First, what do we want to overcome? The system? The White world? How can this be done? If you are a college student you have already been accepted, the University has its quota of Mexican-Hispanic-Latino-Chicanos. It is too late, you are already inside, you have already been purchased. You will be sold later when the University can claim that it has graduated thousands of degrees to Chicanos etc. and what’s more, 80% of those are employed. Employed where? Within the system.

I, personally, refuse to spend my energy fighting for the further enslavement of anyone to the wage system, to the system of consumption and exploitation. I know who I am. I will not, and cannot allow someone to assign me an identity, either Chicano or sell-out, because I am determined to maintain my own identity, rooted in my own experience with my family and its history.
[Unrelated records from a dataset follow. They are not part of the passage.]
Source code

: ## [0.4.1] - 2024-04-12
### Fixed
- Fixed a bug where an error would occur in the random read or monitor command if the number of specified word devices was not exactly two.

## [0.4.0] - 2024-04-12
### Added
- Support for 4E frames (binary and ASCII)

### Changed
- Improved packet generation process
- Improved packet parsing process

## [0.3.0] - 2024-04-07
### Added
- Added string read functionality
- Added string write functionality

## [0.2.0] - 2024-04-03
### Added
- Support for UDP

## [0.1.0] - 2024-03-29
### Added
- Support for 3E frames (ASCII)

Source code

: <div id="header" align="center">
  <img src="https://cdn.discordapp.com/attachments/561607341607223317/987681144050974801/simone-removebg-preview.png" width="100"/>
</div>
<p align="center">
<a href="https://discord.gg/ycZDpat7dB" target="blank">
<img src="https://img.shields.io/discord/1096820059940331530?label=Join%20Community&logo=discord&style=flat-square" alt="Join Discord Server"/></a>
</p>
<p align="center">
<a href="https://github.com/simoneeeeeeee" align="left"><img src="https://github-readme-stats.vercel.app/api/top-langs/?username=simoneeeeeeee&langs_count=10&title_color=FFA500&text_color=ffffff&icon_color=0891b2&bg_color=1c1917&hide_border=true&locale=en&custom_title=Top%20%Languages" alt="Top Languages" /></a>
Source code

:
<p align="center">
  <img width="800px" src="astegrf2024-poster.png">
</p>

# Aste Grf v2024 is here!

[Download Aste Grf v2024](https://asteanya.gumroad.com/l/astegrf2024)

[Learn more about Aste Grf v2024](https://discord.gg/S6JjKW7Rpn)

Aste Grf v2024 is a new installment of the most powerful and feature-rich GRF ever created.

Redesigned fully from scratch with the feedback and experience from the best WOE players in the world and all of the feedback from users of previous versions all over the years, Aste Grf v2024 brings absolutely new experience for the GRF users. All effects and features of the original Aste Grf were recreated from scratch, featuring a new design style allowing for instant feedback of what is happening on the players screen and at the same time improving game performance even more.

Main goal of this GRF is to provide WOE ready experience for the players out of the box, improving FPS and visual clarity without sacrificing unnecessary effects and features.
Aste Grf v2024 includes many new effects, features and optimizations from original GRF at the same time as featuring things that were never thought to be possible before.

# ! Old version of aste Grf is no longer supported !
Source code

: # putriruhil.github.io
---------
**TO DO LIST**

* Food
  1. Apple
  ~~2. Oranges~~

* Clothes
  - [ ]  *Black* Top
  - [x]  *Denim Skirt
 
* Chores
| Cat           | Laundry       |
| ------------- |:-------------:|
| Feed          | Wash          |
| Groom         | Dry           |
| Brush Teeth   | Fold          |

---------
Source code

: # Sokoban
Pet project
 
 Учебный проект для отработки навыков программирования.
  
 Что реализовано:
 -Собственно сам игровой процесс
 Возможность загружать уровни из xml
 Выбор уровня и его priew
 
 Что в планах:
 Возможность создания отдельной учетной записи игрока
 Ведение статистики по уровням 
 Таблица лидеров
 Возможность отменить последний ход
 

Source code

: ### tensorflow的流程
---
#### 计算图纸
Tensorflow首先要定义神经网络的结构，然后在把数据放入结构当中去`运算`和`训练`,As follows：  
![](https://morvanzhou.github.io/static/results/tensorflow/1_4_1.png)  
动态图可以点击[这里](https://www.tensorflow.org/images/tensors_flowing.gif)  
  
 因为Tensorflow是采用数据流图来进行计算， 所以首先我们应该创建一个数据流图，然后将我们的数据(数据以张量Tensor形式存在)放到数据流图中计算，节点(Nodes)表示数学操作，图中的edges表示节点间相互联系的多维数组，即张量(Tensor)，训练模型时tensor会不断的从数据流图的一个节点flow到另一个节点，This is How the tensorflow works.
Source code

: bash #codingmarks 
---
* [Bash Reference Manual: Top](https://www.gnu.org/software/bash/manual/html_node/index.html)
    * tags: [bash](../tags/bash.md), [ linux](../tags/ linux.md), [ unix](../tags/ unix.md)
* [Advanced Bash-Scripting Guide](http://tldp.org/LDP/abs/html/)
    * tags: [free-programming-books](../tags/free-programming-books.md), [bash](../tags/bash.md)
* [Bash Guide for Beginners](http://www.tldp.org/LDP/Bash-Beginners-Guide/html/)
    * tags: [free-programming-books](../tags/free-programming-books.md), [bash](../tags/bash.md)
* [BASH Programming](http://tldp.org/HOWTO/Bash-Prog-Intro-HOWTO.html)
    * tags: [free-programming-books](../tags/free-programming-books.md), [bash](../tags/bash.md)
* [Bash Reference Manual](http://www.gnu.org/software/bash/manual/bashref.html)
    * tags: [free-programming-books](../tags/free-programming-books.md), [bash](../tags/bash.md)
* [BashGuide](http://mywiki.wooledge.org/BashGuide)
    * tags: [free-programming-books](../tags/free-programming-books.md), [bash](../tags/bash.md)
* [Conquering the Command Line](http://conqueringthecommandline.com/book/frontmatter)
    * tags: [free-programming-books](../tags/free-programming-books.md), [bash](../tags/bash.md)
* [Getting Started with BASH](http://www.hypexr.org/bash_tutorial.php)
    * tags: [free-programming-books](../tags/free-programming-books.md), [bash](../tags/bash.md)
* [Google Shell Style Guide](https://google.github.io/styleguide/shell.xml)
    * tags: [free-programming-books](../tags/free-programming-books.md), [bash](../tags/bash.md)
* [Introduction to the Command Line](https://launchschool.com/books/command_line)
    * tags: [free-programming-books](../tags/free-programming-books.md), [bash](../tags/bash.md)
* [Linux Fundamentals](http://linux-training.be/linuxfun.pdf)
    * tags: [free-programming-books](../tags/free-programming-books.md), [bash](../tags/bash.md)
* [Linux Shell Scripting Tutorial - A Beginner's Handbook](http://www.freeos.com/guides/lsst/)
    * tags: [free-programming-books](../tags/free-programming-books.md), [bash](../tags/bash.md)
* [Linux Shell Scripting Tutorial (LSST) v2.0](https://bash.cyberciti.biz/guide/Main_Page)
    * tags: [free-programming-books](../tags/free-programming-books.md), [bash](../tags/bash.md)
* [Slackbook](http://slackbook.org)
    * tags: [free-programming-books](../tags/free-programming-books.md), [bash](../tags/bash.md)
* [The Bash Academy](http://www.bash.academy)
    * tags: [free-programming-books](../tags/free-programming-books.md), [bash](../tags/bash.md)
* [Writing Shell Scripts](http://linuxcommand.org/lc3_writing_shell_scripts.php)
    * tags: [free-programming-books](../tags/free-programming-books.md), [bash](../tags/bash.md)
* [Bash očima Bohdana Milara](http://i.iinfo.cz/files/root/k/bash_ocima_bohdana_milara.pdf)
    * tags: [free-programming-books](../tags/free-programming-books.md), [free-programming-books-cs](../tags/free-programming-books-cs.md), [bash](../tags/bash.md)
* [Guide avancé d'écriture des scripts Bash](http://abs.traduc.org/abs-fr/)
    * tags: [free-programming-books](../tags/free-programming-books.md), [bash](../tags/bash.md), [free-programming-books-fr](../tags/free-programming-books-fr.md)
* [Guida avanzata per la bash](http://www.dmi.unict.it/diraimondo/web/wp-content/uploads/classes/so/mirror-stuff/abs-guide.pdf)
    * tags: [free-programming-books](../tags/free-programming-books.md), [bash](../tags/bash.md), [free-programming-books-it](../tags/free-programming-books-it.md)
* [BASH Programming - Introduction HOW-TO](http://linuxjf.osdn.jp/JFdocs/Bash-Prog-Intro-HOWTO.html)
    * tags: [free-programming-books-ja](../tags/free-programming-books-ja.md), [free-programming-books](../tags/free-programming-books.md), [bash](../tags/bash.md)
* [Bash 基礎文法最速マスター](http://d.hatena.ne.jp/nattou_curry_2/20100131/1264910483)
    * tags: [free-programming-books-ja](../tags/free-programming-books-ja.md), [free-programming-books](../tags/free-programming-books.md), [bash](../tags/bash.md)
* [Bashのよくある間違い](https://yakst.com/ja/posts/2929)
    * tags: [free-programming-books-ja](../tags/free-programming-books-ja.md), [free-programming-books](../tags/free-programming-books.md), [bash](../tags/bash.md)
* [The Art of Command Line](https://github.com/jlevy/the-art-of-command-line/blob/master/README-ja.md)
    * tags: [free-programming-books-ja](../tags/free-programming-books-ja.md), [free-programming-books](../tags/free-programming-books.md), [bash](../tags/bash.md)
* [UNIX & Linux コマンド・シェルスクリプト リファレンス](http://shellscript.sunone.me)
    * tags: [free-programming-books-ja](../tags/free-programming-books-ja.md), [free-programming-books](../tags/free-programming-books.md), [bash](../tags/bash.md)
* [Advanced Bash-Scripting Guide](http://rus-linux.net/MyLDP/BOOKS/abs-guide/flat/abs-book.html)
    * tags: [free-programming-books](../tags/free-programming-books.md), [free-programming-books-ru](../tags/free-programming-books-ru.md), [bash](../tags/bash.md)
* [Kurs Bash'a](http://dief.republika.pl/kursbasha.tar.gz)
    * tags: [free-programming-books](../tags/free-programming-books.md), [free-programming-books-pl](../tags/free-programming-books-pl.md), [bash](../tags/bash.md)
We do need a sense of community. But how can we oppose discrimination and injustice without allowing ourselves to be boxed into a set of categorizations created, knowingly or unknowingly, for the benefit of the establishment?

We must see ourselves as splinters that work their way, uncomfortably, painfully, into the system. We must seek our credentials and our degrees in silence, waiting for the appropriate moment to infect the system, to sicken the system and in so doing bring about the change we want and need. Protests vent anger, emotion and frustration. Sometimes they bring change.

But we are at war. Warriors must remain hidden, concealed, lying in wait for the appropriate moment to strike. Taking to the street wearing t-shirts and mouthing slogans only lets the enemy know where we are. We must infiltrate, gain power little by little, planning all along to find the cornerstone of their system. We must know their secrets, gain their trust, know their myths and then when we have established ourselves, we can move.

Organizations are fine, they serve a purpose. But real activism takes place on the individual level. It requires a deep sense of anger and revulsion at the system. We, as individuals, must not spend this energy too quickly because our time will come. Until then we must seek out ambiguity, we must blur our ethnic identities and keep well hidden from those in power.

Hiding from power, sometime in 1992, probably reading a copy of the World Marxist Review.